**WHAT TO PRODUCE**
When you reach the line containing "left elbow: (344, 501)" in the entries below, start writing out each line exactly, and stop after the line containing "left back paw: (363, 508)".

**GIVEN DATA**
------------------------------------------------
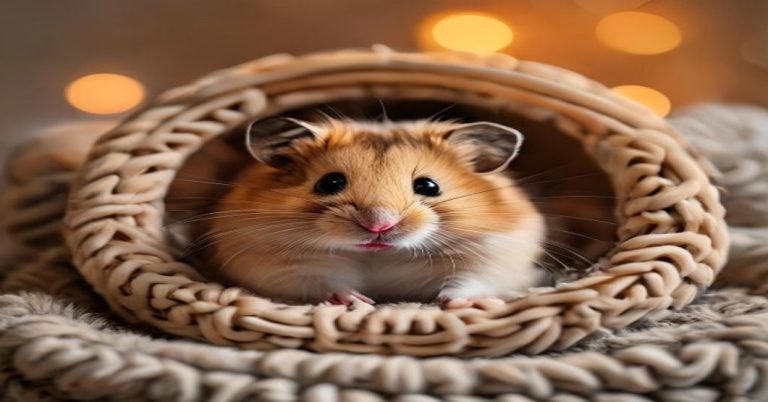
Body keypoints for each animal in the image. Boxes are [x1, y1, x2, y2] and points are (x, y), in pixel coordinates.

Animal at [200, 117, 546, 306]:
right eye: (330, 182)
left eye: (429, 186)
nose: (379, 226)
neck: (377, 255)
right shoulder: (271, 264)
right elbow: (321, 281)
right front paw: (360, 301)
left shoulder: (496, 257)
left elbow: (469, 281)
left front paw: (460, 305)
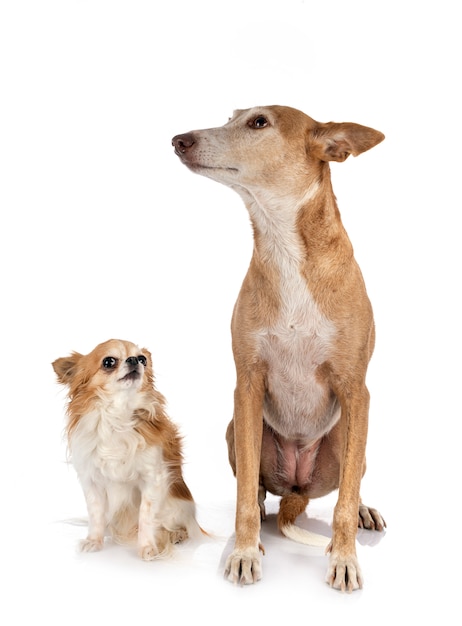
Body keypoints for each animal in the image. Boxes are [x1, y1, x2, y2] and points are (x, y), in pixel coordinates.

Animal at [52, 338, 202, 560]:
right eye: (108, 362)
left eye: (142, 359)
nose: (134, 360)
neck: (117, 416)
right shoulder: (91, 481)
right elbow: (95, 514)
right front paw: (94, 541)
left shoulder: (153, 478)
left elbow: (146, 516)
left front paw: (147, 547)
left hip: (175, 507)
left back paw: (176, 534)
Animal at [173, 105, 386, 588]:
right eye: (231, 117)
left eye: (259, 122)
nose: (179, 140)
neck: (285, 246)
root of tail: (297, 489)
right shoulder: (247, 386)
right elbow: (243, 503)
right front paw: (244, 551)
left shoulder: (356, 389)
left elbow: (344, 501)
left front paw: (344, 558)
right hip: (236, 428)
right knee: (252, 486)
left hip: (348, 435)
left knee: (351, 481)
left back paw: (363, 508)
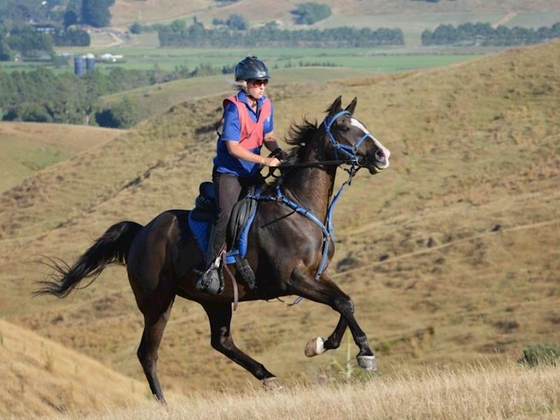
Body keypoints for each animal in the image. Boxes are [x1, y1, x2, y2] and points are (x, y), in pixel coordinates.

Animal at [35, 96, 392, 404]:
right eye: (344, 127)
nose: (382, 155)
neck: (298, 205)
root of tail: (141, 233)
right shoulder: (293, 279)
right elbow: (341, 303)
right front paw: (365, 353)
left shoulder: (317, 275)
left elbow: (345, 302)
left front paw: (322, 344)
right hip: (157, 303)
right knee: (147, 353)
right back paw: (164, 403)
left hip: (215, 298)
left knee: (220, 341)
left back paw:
------------------------------------------------
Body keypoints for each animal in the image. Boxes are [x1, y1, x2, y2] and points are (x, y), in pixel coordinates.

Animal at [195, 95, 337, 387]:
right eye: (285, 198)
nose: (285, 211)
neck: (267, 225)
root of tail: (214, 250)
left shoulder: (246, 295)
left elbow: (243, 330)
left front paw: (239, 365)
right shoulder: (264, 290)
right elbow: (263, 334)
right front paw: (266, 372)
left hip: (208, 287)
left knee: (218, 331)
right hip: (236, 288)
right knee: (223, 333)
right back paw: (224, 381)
------------------------------------------------
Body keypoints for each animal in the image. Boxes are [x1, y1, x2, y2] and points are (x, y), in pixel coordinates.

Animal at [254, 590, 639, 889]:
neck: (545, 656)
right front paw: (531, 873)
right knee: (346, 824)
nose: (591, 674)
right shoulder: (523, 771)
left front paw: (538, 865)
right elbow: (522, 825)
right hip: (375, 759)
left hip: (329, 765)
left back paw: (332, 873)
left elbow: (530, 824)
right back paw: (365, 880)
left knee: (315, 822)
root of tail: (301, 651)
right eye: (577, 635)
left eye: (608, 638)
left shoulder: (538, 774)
------------------------------------------------
**WRITTEN ANSWER**
left elbow: (344, 501)
left front paw: (344, 558)
right hip: (236, 428)
right knee: (252, 486)
left hip: (348, 435)
left knee: (351, 481)
left back paw: (363, 508)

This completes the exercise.